Toronto dental student Clara Zhou says her first trip to the Caribbean island of Grenada last summer – not for holiday – was a “life-changing” and “eye-opening” experience.
In August 2022, the 22-year-old joined a group of Canadian dentists, hygienists and other students from the University of Toronto, who travelled to the tiny island nation to give free dental treatment to locals there.
“It was really special for me because it was my first introduction into real clinical dentistry,” said Zhou.
At a makeshift clinic set up at the island’s national cricket stadium, the volunteers were able to treat more than 2,000 patients – which is two per cent of the population – over 15 days.
The treatments ranged from filling cavities, restorations, extractions and cleaning to root canals and dentures.
“Every week, which is made up of about five clinical days, we aim to see and treat for free about 750 local patients,” said Michael Carabash, a dental lawyer in Toronto, who has been organizing the annual trips to the Caribbean for Canadians since 2015.
Each year, hundreds of Canadians go down to Grenada, Jamaica, Saint Lucia and Turks and Caicos to run the dental clinics over six to eight weeks — and this year, they are also looking to add Sint Maarten to that list.
The initiative is funded by the Sandals Foundation, which provides free accommodation; Henry Schein Cares, which donates dental supplies; and U.S. no-profit Great Shape! Inc., which sets up the large temporary clinics.
In Turks and Caicos in October 2022, volunteers from Canada, the United States, Grenada and Jamaica performed more than 3,500 dental procedures and distributed more than 13,000 toothbrushes, toothpaste and dental floss.
For the upcoming summer, a new Seal Grenada project is being launched across the country’s schools to provide pit and fissure sealants and topical fluoride varnish. The goal is to seal the adult teeth of all of Grenada’s 30,000 kids as preventive care in the next three years.

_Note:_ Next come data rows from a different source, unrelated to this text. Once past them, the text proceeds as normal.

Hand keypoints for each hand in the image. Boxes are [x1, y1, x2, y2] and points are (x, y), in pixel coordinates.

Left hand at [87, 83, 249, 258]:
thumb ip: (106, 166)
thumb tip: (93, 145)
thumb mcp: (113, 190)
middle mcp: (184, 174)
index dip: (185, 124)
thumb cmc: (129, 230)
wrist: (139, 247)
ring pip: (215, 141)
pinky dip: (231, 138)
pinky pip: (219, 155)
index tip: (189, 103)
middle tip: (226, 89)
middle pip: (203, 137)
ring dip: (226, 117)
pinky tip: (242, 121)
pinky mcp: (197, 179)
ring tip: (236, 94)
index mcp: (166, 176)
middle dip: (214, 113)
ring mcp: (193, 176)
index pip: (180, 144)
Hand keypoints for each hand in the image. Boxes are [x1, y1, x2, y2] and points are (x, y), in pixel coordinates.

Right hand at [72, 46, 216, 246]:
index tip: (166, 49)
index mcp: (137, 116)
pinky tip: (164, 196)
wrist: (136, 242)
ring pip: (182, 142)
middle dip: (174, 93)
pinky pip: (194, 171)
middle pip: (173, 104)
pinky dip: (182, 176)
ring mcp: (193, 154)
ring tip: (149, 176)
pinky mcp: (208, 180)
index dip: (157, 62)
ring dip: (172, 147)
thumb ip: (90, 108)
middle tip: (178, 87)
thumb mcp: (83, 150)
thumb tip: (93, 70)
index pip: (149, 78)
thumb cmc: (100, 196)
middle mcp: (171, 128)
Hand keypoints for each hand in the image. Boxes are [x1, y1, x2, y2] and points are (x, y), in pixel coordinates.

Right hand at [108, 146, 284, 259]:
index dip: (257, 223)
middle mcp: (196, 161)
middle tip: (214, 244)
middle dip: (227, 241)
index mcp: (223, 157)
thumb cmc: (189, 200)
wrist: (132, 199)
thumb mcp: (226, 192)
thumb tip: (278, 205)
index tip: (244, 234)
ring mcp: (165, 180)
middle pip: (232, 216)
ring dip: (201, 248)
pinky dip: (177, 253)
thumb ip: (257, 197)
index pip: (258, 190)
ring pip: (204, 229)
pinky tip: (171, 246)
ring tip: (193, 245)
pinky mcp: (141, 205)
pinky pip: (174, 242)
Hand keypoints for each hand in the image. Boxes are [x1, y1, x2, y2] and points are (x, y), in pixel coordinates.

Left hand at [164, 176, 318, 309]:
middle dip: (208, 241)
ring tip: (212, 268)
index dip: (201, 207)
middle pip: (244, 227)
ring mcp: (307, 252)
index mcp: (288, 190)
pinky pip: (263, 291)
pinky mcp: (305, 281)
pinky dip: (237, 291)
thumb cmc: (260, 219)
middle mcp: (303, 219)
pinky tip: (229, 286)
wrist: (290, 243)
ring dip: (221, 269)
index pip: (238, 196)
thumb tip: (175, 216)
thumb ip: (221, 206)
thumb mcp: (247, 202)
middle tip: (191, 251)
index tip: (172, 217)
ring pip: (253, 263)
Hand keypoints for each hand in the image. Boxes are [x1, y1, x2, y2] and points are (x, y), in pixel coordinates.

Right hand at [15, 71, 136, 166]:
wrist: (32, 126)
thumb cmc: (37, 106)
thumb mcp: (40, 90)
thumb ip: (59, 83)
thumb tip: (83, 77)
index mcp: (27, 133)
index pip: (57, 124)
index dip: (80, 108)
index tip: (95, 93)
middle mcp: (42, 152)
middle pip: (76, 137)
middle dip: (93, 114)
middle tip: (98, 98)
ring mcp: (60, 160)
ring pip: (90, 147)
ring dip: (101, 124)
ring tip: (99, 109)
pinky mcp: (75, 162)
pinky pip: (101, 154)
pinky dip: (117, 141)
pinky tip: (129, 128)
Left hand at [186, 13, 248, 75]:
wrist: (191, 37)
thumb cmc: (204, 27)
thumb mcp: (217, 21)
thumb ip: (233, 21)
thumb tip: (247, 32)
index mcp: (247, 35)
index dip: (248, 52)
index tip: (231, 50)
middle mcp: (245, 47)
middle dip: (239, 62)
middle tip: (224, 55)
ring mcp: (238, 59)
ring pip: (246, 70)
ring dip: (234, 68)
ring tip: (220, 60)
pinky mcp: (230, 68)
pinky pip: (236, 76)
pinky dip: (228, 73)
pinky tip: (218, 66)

“For us to do all the kids’ teeth in a period of three years, it’s a huge undertaking. Us Canadians can have a huge impact on this entire country,” said Carabash.
Dr. Kostantina Abate, a general dentist in Toronto, who has made multiple trips to Grenada for outreach work over the past several years, is well aware of the challenges the people there face and why their work is instrumental.

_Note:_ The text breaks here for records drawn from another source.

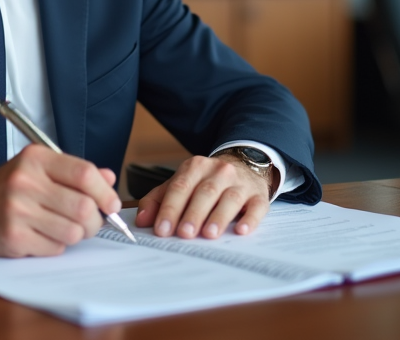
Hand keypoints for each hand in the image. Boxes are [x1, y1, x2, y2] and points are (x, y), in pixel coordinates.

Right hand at [0, 144, 120, 256]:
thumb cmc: (6, 188)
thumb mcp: (37, 169)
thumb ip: (73, 172)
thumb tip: (109, 179)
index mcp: (36, 159)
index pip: (84, 174)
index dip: (105, 192)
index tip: (112, 204)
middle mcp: (26, 182)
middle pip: (83, 207)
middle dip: (94, 220)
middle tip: (90, 222)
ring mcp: (18, 211)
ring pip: (73, 231)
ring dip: (76, 235)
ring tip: (63, 228)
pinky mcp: (14, 237)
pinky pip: (55, 248)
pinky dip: (55, 246)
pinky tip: (41, 235)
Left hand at [134, 154, 277, 239]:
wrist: (243, 166)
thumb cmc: (206, 181)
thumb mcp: (181, 183)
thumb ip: (159, 200)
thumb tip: (142, 221)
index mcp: (195, 167)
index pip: (180, 187)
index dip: (170, 209)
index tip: (162, 229)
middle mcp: (218, 171)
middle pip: (204, 193)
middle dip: (193, 214)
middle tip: (184, 233)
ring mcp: (240, 182)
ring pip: (229, 198)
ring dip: (219, 217)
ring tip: (209, 234)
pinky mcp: (258, 195)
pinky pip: (256, 206)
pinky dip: (250, 219)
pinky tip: (242, 230)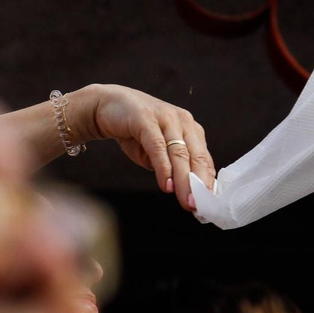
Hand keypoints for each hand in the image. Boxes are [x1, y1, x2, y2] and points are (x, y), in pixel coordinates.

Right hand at [76, 84, 214, 211]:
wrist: (105, 105)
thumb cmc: (133, 130)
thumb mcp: (154, 152)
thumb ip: (167, 165)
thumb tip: (178, 186)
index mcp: (190, 129)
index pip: (203, 159)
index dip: (206, 182)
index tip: (208, 204)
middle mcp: (182, 121)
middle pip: (195, 157)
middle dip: (198, 185)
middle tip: (199, 207)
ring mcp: (165, 118)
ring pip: (179, 153)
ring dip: (184, 179)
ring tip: (186, 200)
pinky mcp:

“Some of them wait from year to year for us to get there for free clinics, something to happen, because they really cannot afford private dental care,” said Abate.
She says access to dental care is minimal in Grenada as there are only a handful of dentists on the tiny island. There is also a lack of education and awareness about oral health care, Abate said.

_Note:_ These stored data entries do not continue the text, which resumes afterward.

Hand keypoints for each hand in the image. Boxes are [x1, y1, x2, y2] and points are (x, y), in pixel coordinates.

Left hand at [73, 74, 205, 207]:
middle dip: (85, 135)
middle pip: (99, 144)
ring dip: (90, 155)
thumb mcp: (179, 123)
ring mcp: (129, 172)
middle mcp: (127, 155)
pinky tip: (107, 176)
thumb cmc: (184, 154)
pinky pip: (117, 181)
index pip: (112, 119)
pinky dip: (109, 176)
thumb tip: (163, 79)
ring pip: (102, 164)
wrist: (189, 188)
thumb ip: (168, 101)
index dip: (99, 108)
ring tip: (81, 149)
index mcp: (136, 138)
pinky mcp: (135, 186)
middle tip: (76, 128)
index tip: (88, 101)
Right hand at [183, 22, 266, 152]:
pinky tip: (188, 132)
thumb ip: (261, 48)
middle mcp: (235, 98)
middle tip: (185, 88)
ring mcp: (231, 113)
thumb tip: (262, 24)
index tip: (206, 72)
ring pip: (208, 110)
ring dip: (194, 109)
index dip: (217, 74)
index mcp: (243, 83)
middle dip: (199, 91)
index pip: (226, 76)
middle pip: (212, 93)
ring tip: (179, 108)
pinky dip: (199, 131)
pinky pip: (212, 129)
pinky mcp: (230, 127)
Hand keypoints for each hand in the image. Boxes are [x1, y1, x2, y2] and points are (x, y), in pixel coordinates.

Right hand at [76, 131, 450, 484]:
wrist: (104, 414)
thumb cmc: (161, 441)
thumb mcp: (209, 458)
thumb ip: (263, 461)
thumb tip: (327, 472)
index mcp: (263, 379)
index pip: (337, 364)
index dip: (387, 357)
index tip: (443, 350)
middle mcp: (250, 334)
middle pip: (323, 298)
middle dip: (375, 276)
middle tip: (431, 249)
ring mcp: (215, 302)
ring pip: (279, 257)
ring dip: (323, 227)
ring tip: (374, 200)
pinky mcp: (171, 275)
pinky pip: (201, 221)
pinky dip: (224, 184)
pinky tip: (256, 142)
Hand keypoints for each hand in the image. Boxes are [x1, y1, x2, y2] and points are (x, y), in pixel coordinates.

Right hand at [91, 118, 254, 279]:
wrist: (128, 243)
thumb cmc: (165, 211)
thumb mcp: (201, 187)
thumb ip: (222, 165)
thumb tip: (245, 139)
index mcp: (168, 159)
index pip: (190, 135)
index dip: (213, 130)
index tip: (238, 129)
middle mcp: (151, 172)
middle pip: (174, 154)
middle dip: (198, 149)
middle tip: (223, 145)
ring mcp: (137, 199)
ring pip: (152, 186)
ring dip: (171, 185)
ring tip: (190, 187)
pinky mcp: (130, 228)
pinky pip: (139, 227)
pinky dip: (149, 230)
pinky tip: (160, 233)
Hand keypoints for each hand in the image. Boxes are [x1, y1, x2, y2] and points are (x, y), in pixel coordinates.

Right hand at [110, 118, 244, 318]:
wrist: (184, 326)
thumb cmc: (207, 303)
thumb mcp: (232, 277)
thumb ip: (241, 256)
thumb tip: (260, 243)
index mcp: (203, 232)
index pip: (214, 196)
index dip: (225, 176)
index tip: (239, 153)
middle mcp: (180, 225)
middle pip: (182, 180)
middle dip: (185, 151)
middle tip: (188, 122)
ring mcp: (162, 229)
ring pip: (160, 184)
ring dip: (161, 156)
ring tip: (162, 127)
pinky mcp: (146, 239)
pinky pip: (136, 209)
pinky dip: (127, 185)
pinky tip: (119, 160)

On her last trip in 2022 towards the end of the three-week-long clinic, she recalls treating a 10-year-old girl whose front teeth were in such bad shape, she was embarrassed to take her mask off.
Abate ended up performing three root canals to fix the girl’s teeth and bring her smile back.
“When she left there, she was numb, but smiling ear to ear.”
Laura Iorio, a registered dental hygienist and clinical professor at the University of Toronto, is looking forward to making her first trip to Grenada for the program this year.
“It’s just a wonderful opportunity to be involved in something like this,” said Iorio, who is also the vice-president of Gift From the Heart, a Canadian charity that provides essential oral health-care services to people in communities who can’t afford or access it.
She says dental care is directly related to overall health and is hopeful their efforts can better people’s lives in the country.
“I personally believe that … dental care, it should be a right, not a privilege and unfortunately, for so many people, they just don’t have that right.”